In so doing, said Gregerman, who today is associate director of the Institute for Jewish-Catholic Relations at St. Joseph University, “liberation theologians have only succeeded in reversing the powerful redemptive impulses in Christian theology to rid itself of the stain of intolerance of Jews that has existed in much of Christian history.” 

The “Jesus is a Palestinian” trope also reprises a long-debunked view of Jews known as the doctrine of contempt, which suggests that Jews are no longer in covenant with God. 


The notion that God is on the side of one group in a longstanding political conflict is especially frightening given the religious fanaticism of the terrorists who fight against Israel’s right to exist. Even so, it has been gaining attention and making its way into mainstream discourse. What began as a trickle of anti-Jewish theology during the Second Intifada, a violent Palestinian uprising of the early 2000s, has become a torrent since Oct. 7. 

Simply put, if Christ lies amid the rubble, who are you blaming? The Rev.

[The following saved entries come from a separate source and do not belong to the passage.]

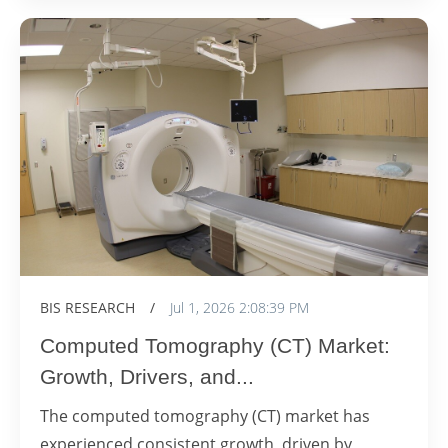
BIS RESEARCH
/
Jul 1, 2026 2:08:39 PM
Computed Tomography (CT) Market:
Growth, Drivers, and...
The computed tomography (CT) market has
experienced consistent growth, driven by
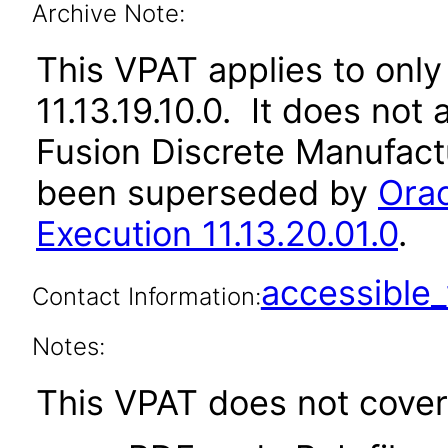
Archive Note:
This VPAT applies to only
11.13.19.10.0. It does not
Fusion Discrete Manufactu
been superseded by
Ora
Execution 11.13.20.01.0
.
accessibl
Contact Information:
Notes:
This VPAT does not cover 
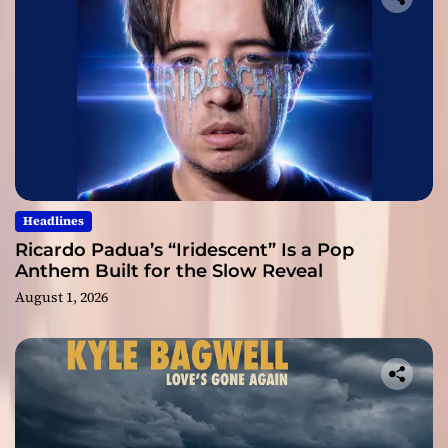
Headlines
Ricardo Padua’s “Iridescent” Is a Pop
Anthem Built for the Slow Reveal
August 1, 2026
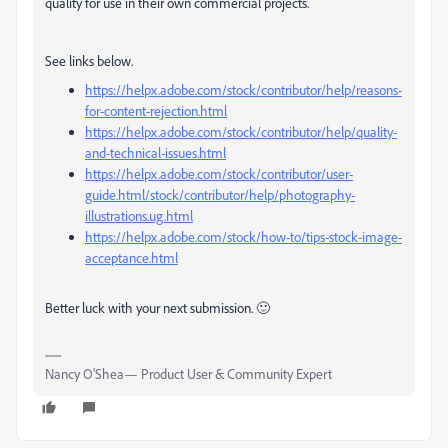
quality for use in their own commercial projects.
See links below.
https://helpx.adobe.com/stock/contributor/help/reasons-
for-content-rejection.html
https://helpx.adobe.com/stock/contributor/help/quality-
and-technical-issues.html
https://helpx.adobe.com/stock/contributor/user-
guide.html/stock/contributor/help/photography-
illustrations.ug.html
https://helpx.adobe.com/stock/how-to/tips-stock-image-
acceptance.html
Better luck with your next submission. 🙂
Nancy O'Shea— Product User & Community Expert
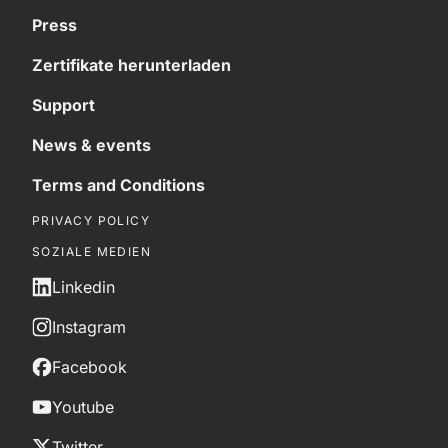
Press
Zertifikate herunterladen
Support
News & events
Terms and Conditions
PRIVACY POLICY
SOZIALE MEDIEN
Linkedin
Instagram
Facebook
Youtube
Twitter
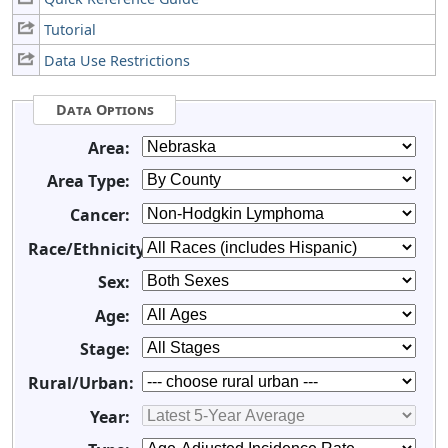
Tutorial
Data Use Restrictions
Data Options
Area:
Area Type:
Cancer:
Race/Ethnicity:
Sex:
Age:
Stage:
Rural/Urban:
Year:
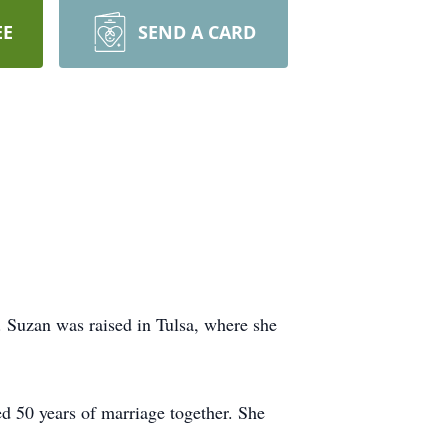
EE
SEND A CARD
Suzan was raised in Tulsa, where she
 50 years of marriage together. She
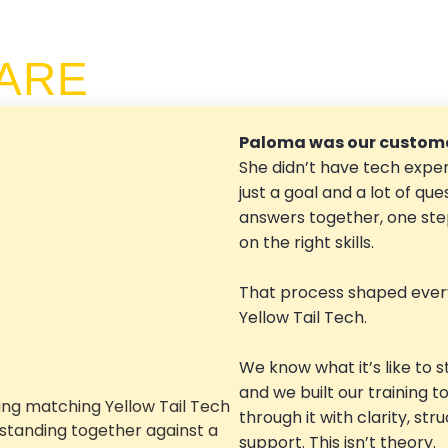
ARE
Paloma was our custome
She didn’t have tech exper
just a goal and a lot of que
answers together, one step
on the right skills.
That process shaped ever
Yellow Tail Tech.
We know what it’s like to s
and we built our training t
through it with clarity, str
support. This isn’t theory.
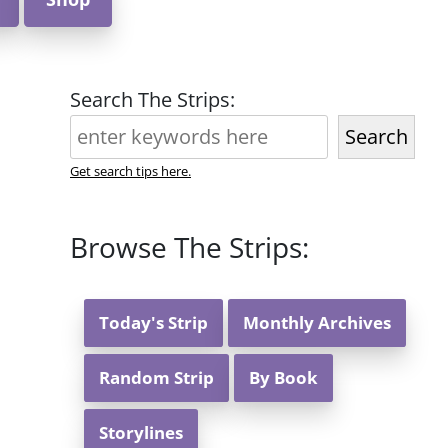
Search The Strips:
Search
Get search tips here.
Browse The Strips:
Today's Strip
Monthly Archives
Random Strip
By Book
Storylines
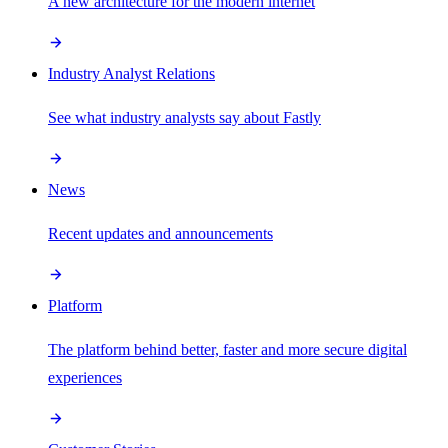
A new architecture for the modern internet
Industry Analyst Relations
See what industry analysts say about Fastly
News
Recent updates and announcements
Platform
The platform behind better, faster and more secure digital
experiences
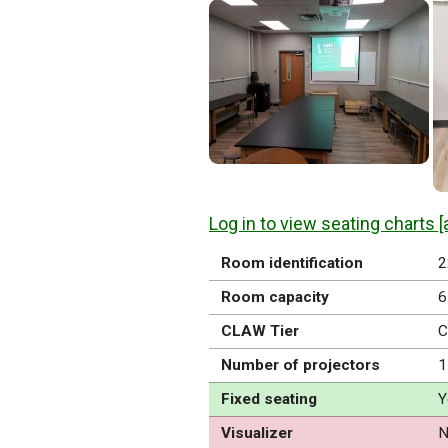
Log in to view seating charts [
Room identification
2
Room capacity
6
CLAW Tier
C
Number of projectors
1
Fixed seating
Y
Visualizer
N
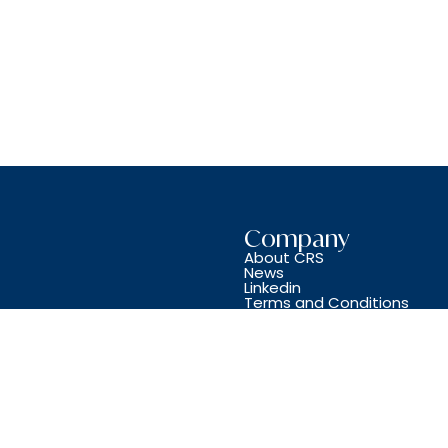
Company
About CRS
News
Linkedin
Terms and Conditions
Copyright © CRS JET SPARES 2024. All Rights Reserved.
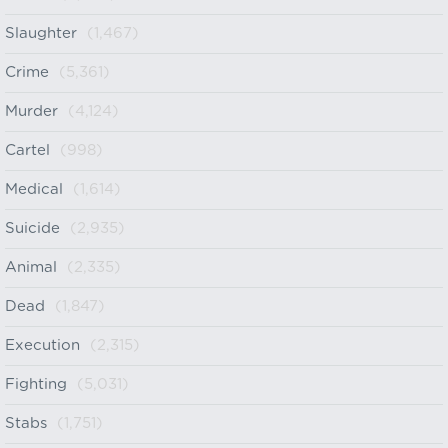
Slaughter
(1,467)
Crime
(5,361)
Murder
(4,124)
Cartel
(998)
Medical
(1,614)
Suicide
(2,935)
Animal
(2,335)
Dead
(1,847)
Execution
(2,315)
Fighting
(5,031)
Stabs
(1,751)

Isaac’s image of the Christ child as the victim of Israeli violence, amplified in the book “Christ in the Rubble: Faith, the Bible, and the Genocide in Gaza” (besides supporting the false notion of a genocide in Gaza), frames Jews as the killers of Jesus, the ancient blood libel that has cost millions of Jews their lives. 

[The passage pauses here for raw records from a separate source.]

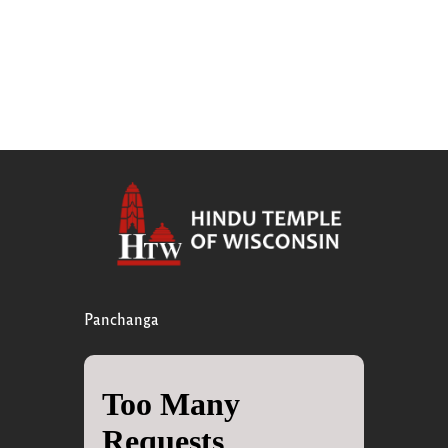
Panchanga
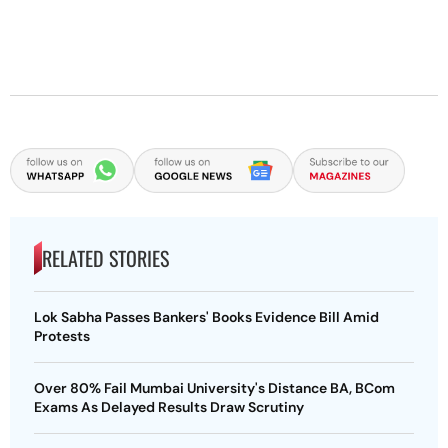
RELATED STORIES
Lok Sabha Passes Bankers' Books Evidence Bill Amid
Protests
Over 80% Fail Mumbai University's Distance BA, BCom
Exams As Delayed Results Draw Scrutiny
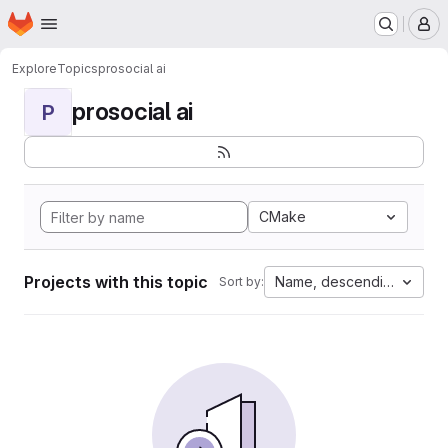
Homepage
Skip to main content
M
Explore
Topics
prosocial ai
prosocial ai
P
CMake
Projects with this topic
Name, descending
Sort by:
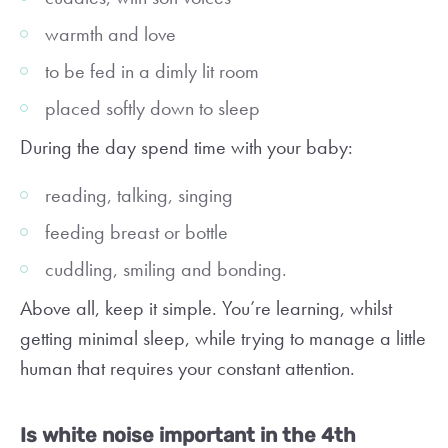
warmth and love
to be fed in a dimly lit room
placed softly down to sleep
During the day spend time with your baby:
reading, talking, singing
feeding breast or bottle
cuddling, smiling and bonding.
Above all, keep it simple. You’re learning, whilst
getting minimal sleep, while trying to manage a little
human that requires your constant attention.
Is white noise important in the 4th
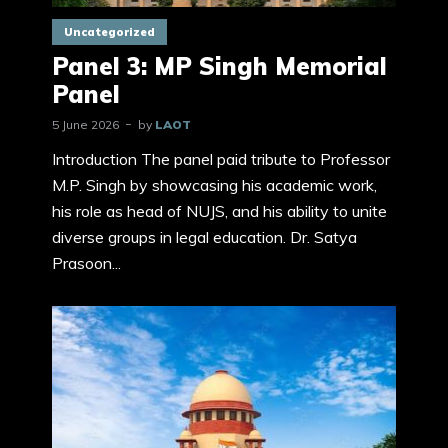
Uncategorized
Panel 3: MP Singh Memorial
Panel
5 June 2026
by
LAOT
Introduction The panel paid tribute to Professor
M.P. Singh by showcasing his academic work,
his role as head of NUJS, and his ability to unite
diverse groups in legal education. Dr. Satya
Prasoon...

Rather than being lambasted for his false and hateful work, Isaac has been invited to speak at mainline Christian churches in the United States and has received a great deal of positive press. He has been joined by the Revs. Naim Ateek and Mitri Raheb in being elevated for hateful assertions about Israel and Jews.

Everyone in his conflict deserves better. We start by looking on with care, not contempt, at our present. We continue forward by seeing our past with as much clarity as possible — not projections upon it based on political ambitions and theological inconsistencies.

One can empathize with the suffering of Palestinians and acknowledge that Palestinians have developed national identities and connections to the land. But one must not do so by resurrecting anti-Jewish tropes and erasing the continuous Jewish connection to and presence in the land of Israel since Biblical times. Doing so is antisemitic and undermines Christianity itself.



Erasing Jewish history and the continual connection of Jews to the land of Israel — both physically through continual presence in Israel and emotionally through holidays, rituals, prayers and theologies — defies credulity and undermines the importance of Jesus’ story. 


(Bishop Robert Stearns is founder and executive director of Eagles’ Wings and pastor of The Tabernacle in Orchard Park, New York. Rabbi Joshua Stanton is Jewish Federations’ associate vice president for interfaith and intergroup initiatives. The views expressed in this commentary do not necessarily reflect those of Religion News Service.)